« Ce n'est pas possible d'être complètement objectif sur l'histoire »
Dans la jungle des podcasts consacrés à l’histoire (disons plutôt qu’il s’agit d’une forêt, voire un bois, et non une jungle), ceux de
Fanny Cohen Moreau sont issus des plus belles futaies. Dans Passion Médiévistes, Passion Modernistes ou encore Passion Antiquités, elle reçoit des chercheuses et chercheurs pour aborder leurs sujets d’étude avec passion (d’où le titre) et pédagogie. Mais c’est sans doute dans le podcast
Super Joute Royale que son ton et sa spécificité se font le mieux entendre. Elle y fait s’affronter, assistée de deux intervenants, les rois d’un siècle pour en choisir le meilleur. « C’est le format qu’on me réclame le plus, et celui sur lequel j’ai le plus de retours » reconnaît-elle sans peine.
Alors qu’elle anime le samedi 9 octobre la table ronde Le médiéviste au travail : faire une thèse d’histoire médiévale au XXIe siècle au Rendez-vous de l’histoire de Blois, la journaliste et productrice de podcasts a répondu à nos questions.
Qui s’amuse le plus dans Super Joute Royale ? Vous et vos invités ou les auditeurs ?
Ha, je ne sais pas. Nous, en tout cas, on s’amuse beaucoup à le faire.
Et qui apprend le plus de choses ?
Alors là, la réponse n’est pas évidente parce que les participants aussi apprennent vraiment des choses. Chacun prépare son argumentaire dans son coin donc on a la surprise au moment de la joute ! Mais bien sûr j’espère sincèrement que les auditeurs apprennent des choses. Parce que, oui, le ton est léger et humoristique, mais on fait quand même passer pas mal d’infos. C’est une forme de vulgarisation différente de celle de mes autres podcasts mais on essaye quand même de déconstruire quelques clichés historiographiques.
Comment cela ?

[Entrées d'un jeu de données]
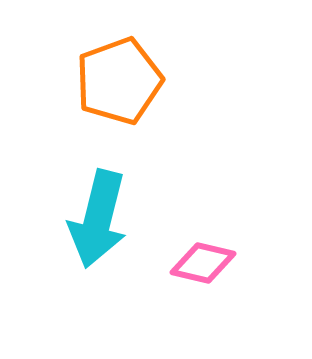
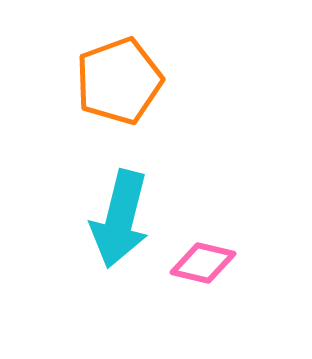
cyan arrow: moved 22 px right
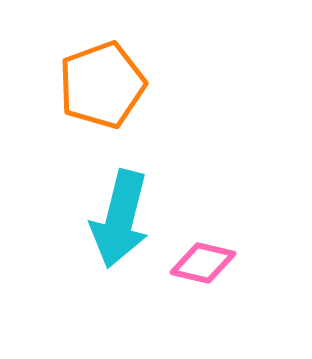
orange pentagon: moved 17 px left, 4 px down
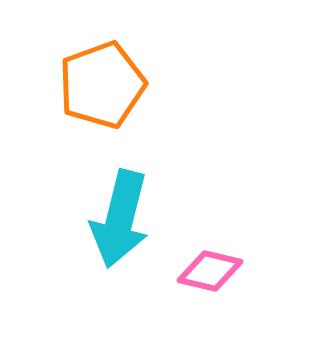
pink diamond: moved 7 px right, 8 px down
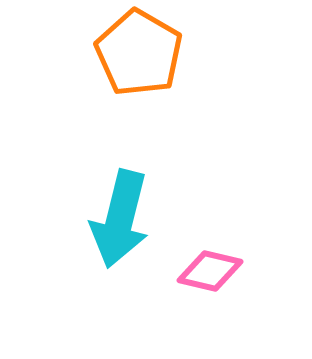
orange pentagon: moved 37 px right, 32 px up; rotated 22 degrees counterclockwise
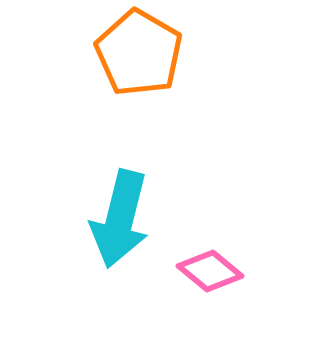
pink diamond: rotated 26 degrees clockwise
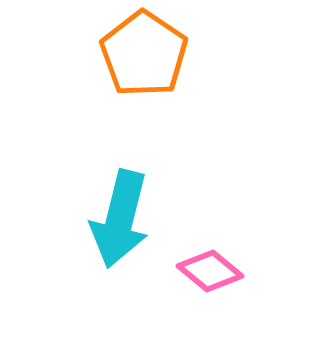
orange pentagon: moved 5 px right, 1 px down; rotated 4 degrees clockwise
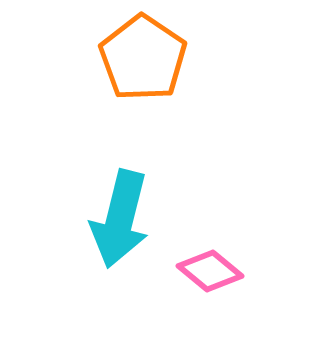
orange pentagon: moved 1 px left, 4 px down
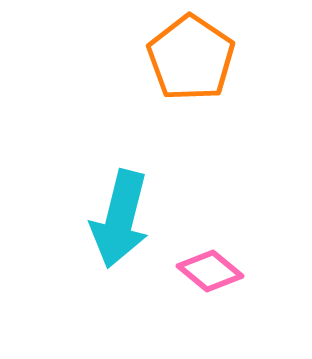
orange pentagon: moved 48 px right
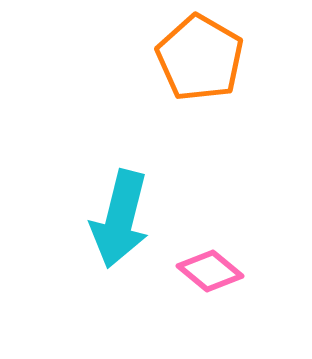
orange pentagon: moved 9 px right; rotated 4 degrees counterclockwise
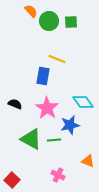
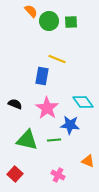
blue rectangle: moved 1 px left
blue star: rotated 18 degrees clockwise
green triangle: moved 4 px left, 1 px down; rotated 15 degrees counterclockwise
red square: moved 3 px right, 6 px up
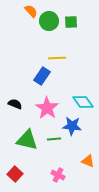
yellow line: moved 1 px up; rotated 24 degrees counterclockwise
blue rectangle: rotated 24 degrees clockwise
blue star: moved 2 px right, 1 px down
green line: moved 1 px up
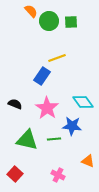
yellow line: rotated 18 degrees counterclockwise
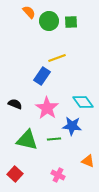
orange semicircle: moved 2 px left, 1 px down
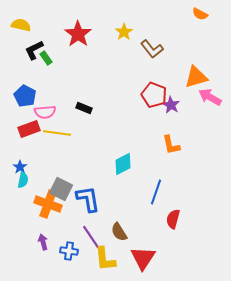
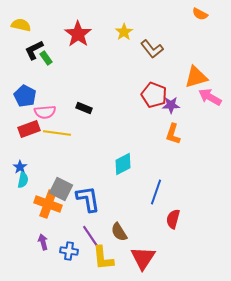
purple star: rotated 30 degrees counterclockwise
orange L-shape: moved 2 px right, 11 px up; rotated 30 degrees clockwise
yellow L-shape: moved 2 px left, 1 px up
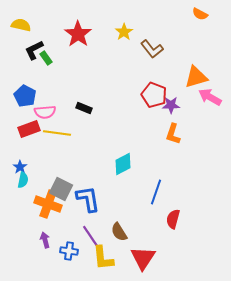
purple arrow: moved 2 px right, 2 px up
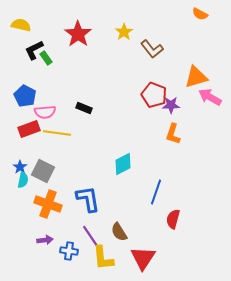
gray square: moved 18 px left, 18 px up
purple arrow: rotated 98 degrees clockwise
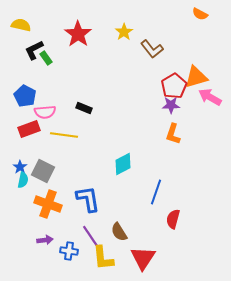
red pentagon: moved 20 px right, 9 px up; rotated 20 degrees clockwise
yellow line: moved 7 px right, 2 px down
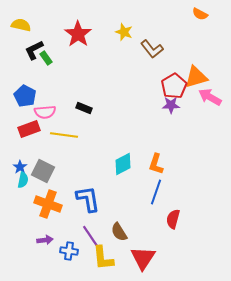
yellow star: rotated 18 degrees counterclockwise
orange L-shape: moved 17 px left, 30 px down
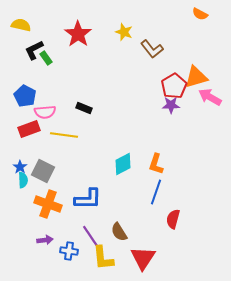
cyan semicircle: rotated 14 degrees counterclockwise
blue L-shape: rotated 100 degrees clockwise
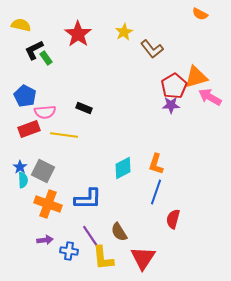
yellow star: rotated 24 degrees clockwise
cyan diamond: moved 4 px down
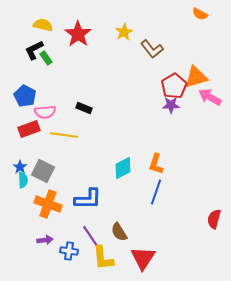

Consignes »
1. Ressaisissez à l'identique, dans l'extrait, tout ce qui va de « Alors là, la » jusqu'à « quelques clichés historiographiques. ».
2. Pour chacune des affirmations suivantes, indiquez par oui ou par non si elle concorde avec l'extrait. Citez à chaque fois les mots décisifs de l'extrait.
(a) Super Joute Royale est le format que l'on réclame le plus à Fanny Cohen Moreau.
(b) Dans Super Joute Royale, les participants préparent leur argumentaire ensemble avant la joute.
(c) Dans Super Joute Royale, Fanny Cohen Moreau est assistée de trois intervenants.
Les entrées ne sont pas nécessaires pour ce travail.

Réponses »
1.
Alors là, la réponse n’est pas évidente parce que les participants aussi apprennent vraiment des choses. Chacun prépare son argumentaire dans son coin donc on a la surprise au moment de la joute ! Mais bien sûr j’espère sincèrement que les auditeurs apprennent des choses. Parce que, oui, le ton est léger et humoristique, mais on fait quand même passer pas mal d’infos. C’est une forme de vulgarisation différente de celle de mes autres podcasts mais on essaye quand même de déconstruire quelques clichés historiographiques.

2.
(a) Oui : « C’est le format qu’on me réclame le plus ».
(b) Non : « Chacun prépare son argumentaire dans son coin ».
(c) Non : « assistée de deux intervenants ».